To allow case-insensitive keywords within grammar definitions, a terminal symbol definition can be specified using single-quoted ('…') and double-quoted ("…") strings. A single-quoted string means that a terminal symbol is matched case-sensitive, while a double-quoted string matches a terminal in any case order. For example, the terminal symbol definition "PRINT" will match for Print, print, PrINT, and PRINT, while the definition 'PRINT' will only match for PRINT itself.

From these regular expression definitions, JS/CC constructs a deterministic finite automaton which acts as lexer in the resulting parser.

Ambiguous Regular Expressions

If there are ambiguous regular expressions (where several expressions match the same string) within the terminal definition part, the expressions defined first in the terminal definition part will take higher match precedence than the later-defined terminals. It is recommended to define tokens with a higher specialization level as the first, and tokens with a lower level as the last in your token definition part.

Associativity and Precedence

Tokens can be grouped by precedence levels and associativity. This feature allows writing faster and even smaller grammars, by resolving grammar conflicts by weighting terminal symbols.

A group without a group specifier will set no associativity and a precedence level of zero to all terminal symbols in this group (as in the first example).

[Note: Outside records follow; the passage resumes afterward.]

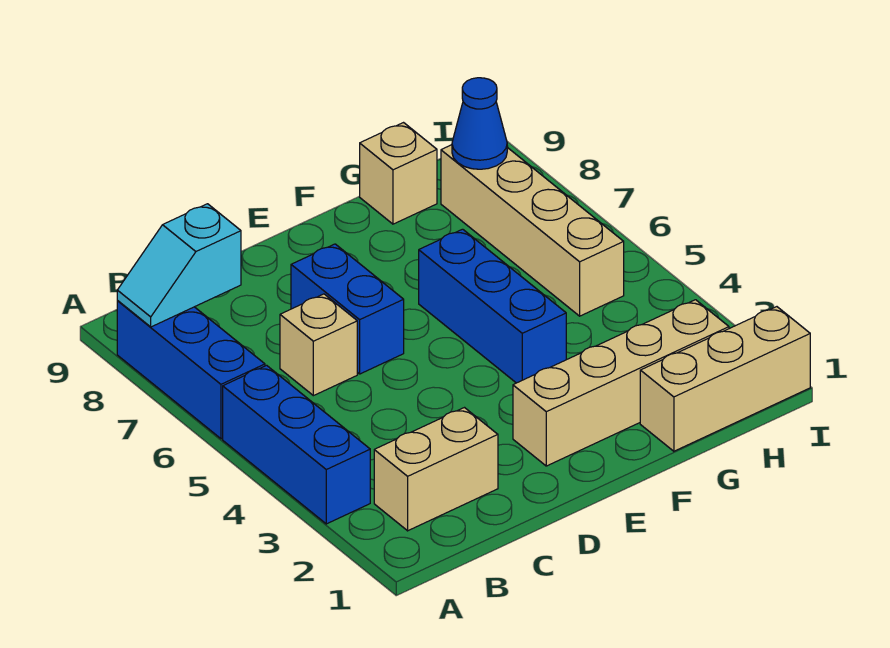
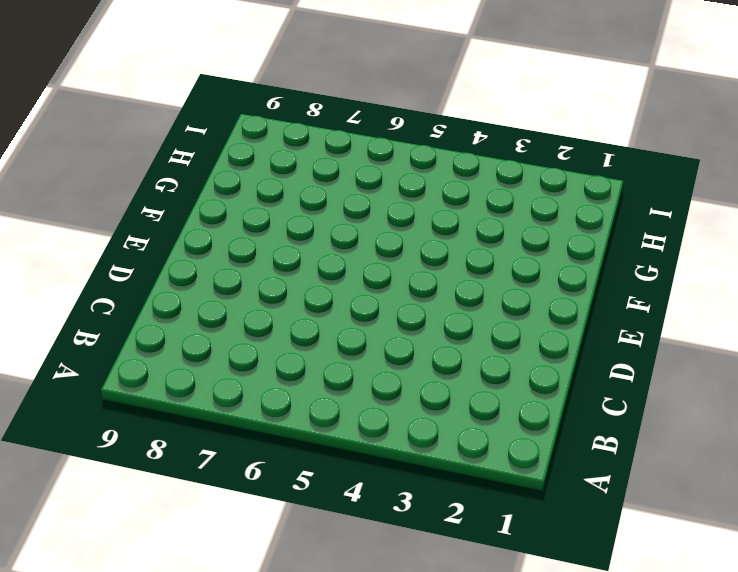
none -> blue brick A3:A5 level 1
none -> blue brick A6:A8 level 1
none -> tan brick B2:C2 level 1

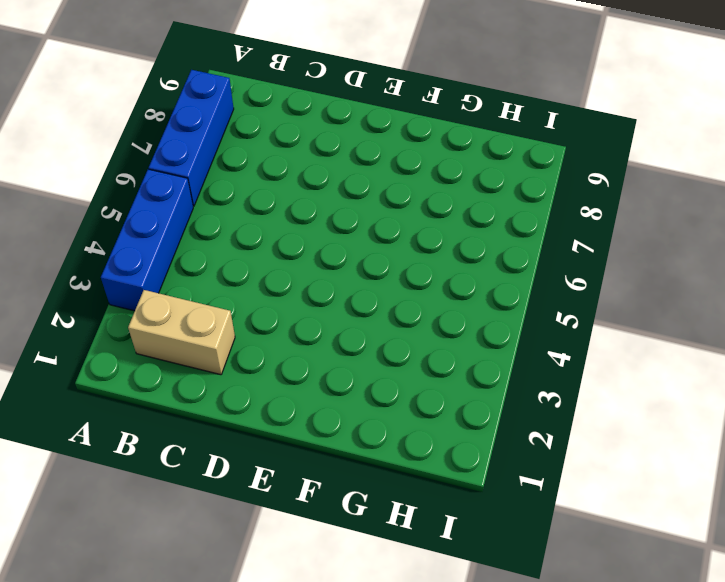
none -> tan brick C6 level 1
none -> blue brick D6:D7 level 1
none -> tan brick E2:H2 level 1

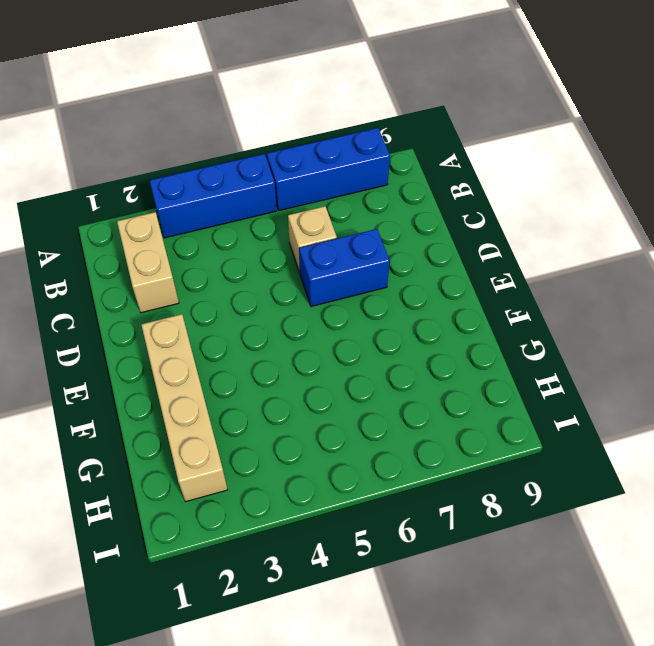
none -> blue brick F4:F6 level 1
none -> tan brick G1:I1 level 1
none -> tan brick G9 level 1

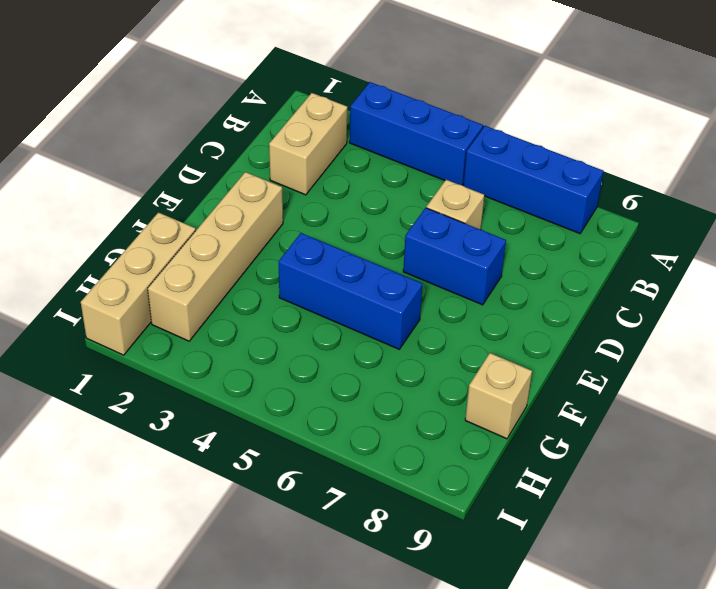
none -> tan brick H5:H8 level 1
none -> cyan slope A8:B8 level 2 top B
none -> blue cone H8 level 2

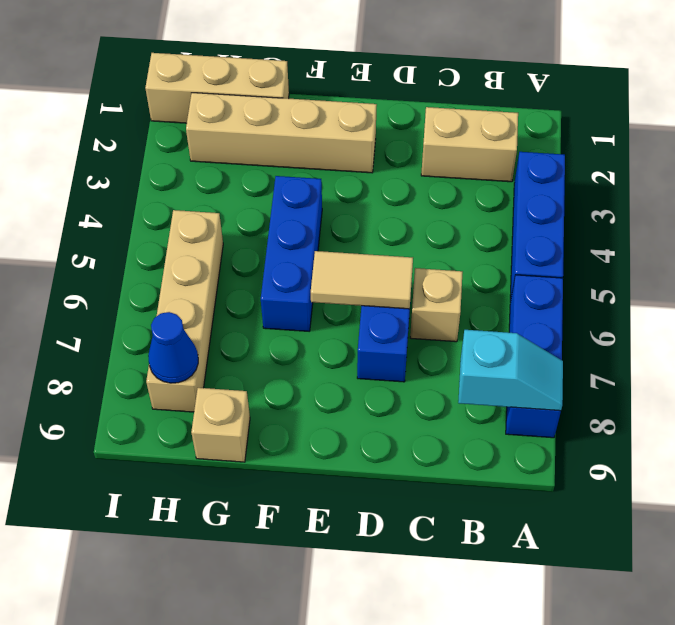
tan tile D6:E6 level 2 -> none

Else, if a group begins with the symbol < for left-associativity, > for right-associativity, or ^ for non-associativity, all terminal symbols within this group are set to the according associativity and precedence level. The precedence level is incremented each time a new group of these three types is opened, so groups that are defined at the bottom of the token definition part take the highest precedence.

The precedence information as associativity is used to resolve conflicts in ambiguous grammars by modifying the parse table's natural content. How this works in practice is described in The Grammar Definition Part in the section dealing with grammar conflicts and their handling.

Whitespace

A special type of terminal symbol is introduced by the exclamation-mark (!) symbol: the whitespace symbols!

In this definition, there is only a regular expression possible. A label or code part is prohibited. As whitespace-tokens, terminals that should always be ignored can be specified, e.g., blanks, tabs, or comments.